The set up is dynamic, in Wolf’s Edge, making for a thrill ride of a read. Gagliani throws enough twists and turns into the story to keep it exciting a fresh, but really his star shines in description, scene set-up, and the overt eroticism that pervades the whole book. Gagliani is a master at titillating scenes, and doesn’t let up in this foray into Lupo’s world, at all. In fact, moments in Wolf’s Edge stand up to some of his earlier work, such as Mysteries & Mayhem and Savage Nights. This is very entertaining stuff.
Gagliani’s work is always thoroughly engaging, but his flash-back scenes (as evidenced by the stellar scenes in Savage Nights) always tend to be the most powerful. This time around, the author takes us to Nazi occupied Italy, and to the roots of Lupo’s family regarding the Lycanthrope strain. He also examines the origin of the silver daggers, blending in a touch of religious lore, and creating a truly compelling story that I, for one, would love to see fleshed out in a stand-alone novel.
Gagliani’s bad guys in the book are jaw-droppingly amazing. The amount of blood that is spilled by their hands is HUGE, and obviously allows the author to peruse his darker side, ripping and tearing his characters into tiny little pieces. Gore-hounds will love pretty much any scene involving the wolves, as they’re unabashedly brutal, and soaking in the grue. Also, the very nature of Gagliani’s main bad guy – Sigfried – is insidious, mean, nasty, perverted, and thoroughly entertaining and enjoyable. Y’know… in a dark and dirty kind of way.

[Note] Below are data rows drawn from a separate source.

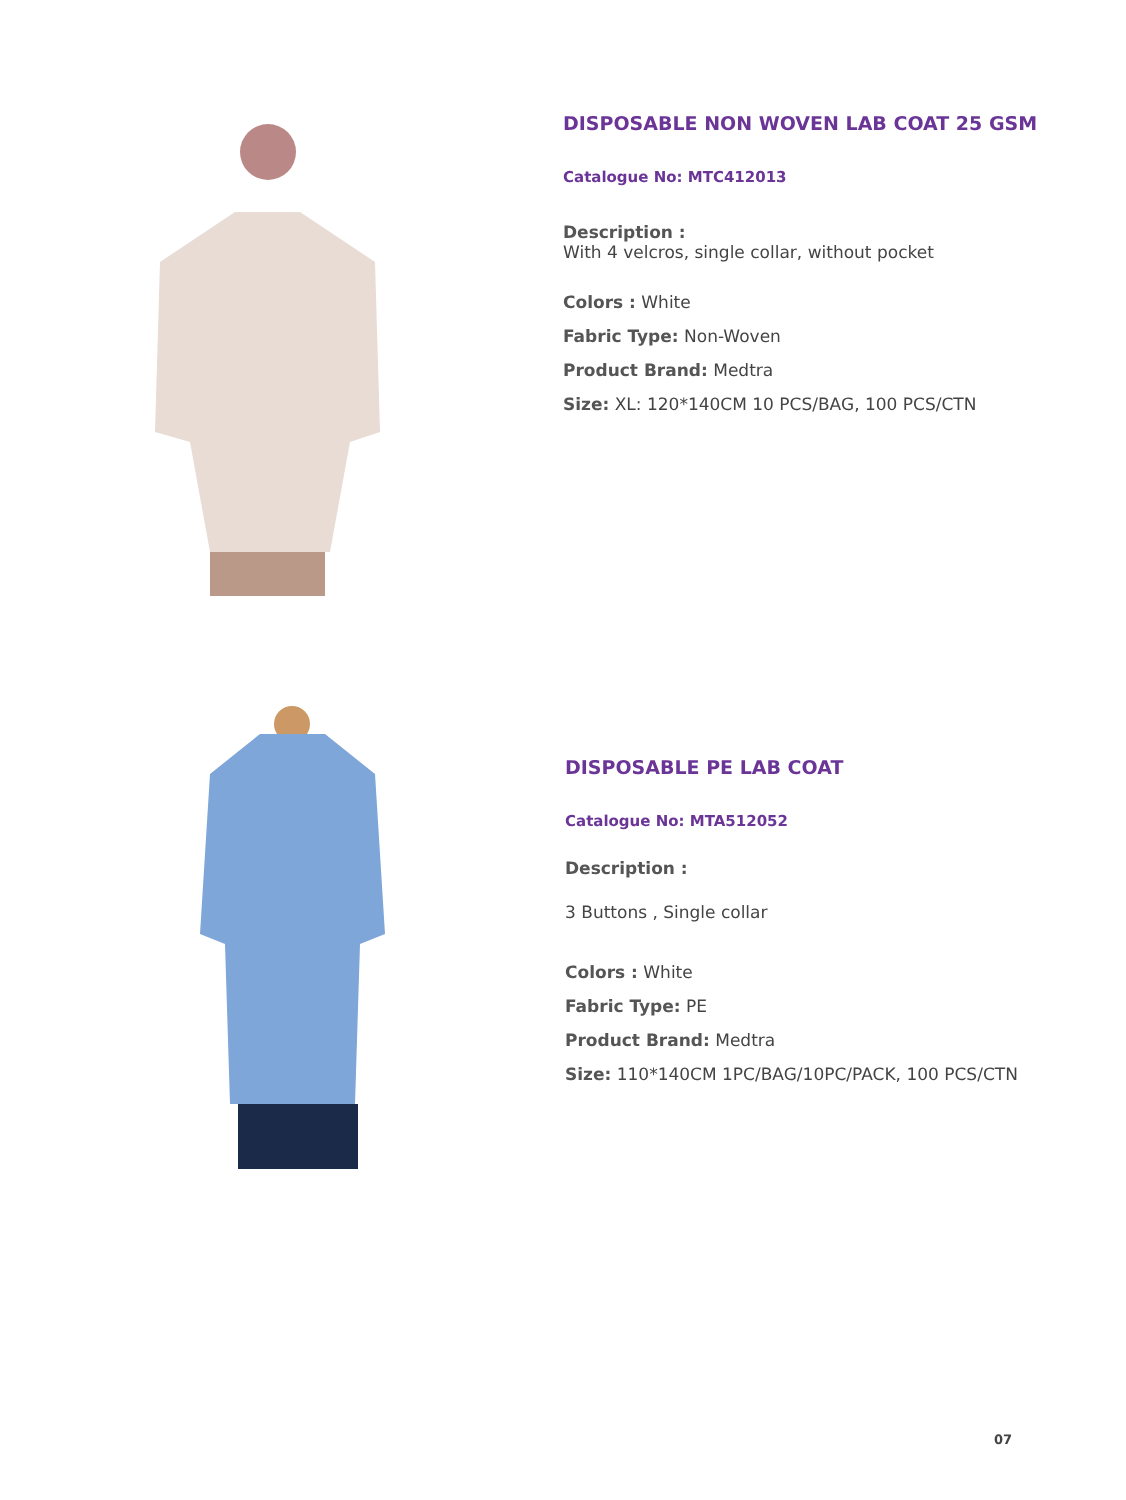DISPOSABLE NON WOVEN LAB COAT 25 GSM
Catalogue No: MTC412013
Description :
With 4 velcros, single collar, without pocket
Colors : White
Fabric Type: Non-Woven
Product Brand: Medtra
Size: XL: 120*140CM 10 PCS/BAG, 100 PCS/CTN
DISPOSABLE PE LAB COAT
Catalogue No: MTA512052
Description :
3 Buttons , Single collar
Colors : White
Fabric Type: PE
Product Brand: Medtra
Size: 110*140CM 1PC/BAG/10PC/PACK, 100 PCS/CTN
07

Samhain has been doing a phenomenal job with the titles that I’ve read so far, and I’m really stoked to see that Gagliani got in there. I’m looking forward to more of the Wolf series, and am quite sure that they’ve found a great home with this publishing company. They will be re-releasing Wolf’s Trap, the first in the wolf series, in the coming months. Keep an eye out for it.For now, sate your need for lycanthropic reads with this phenomenal novel. It’s great as a stand-alone, and reads wonderfully with the rest of the series.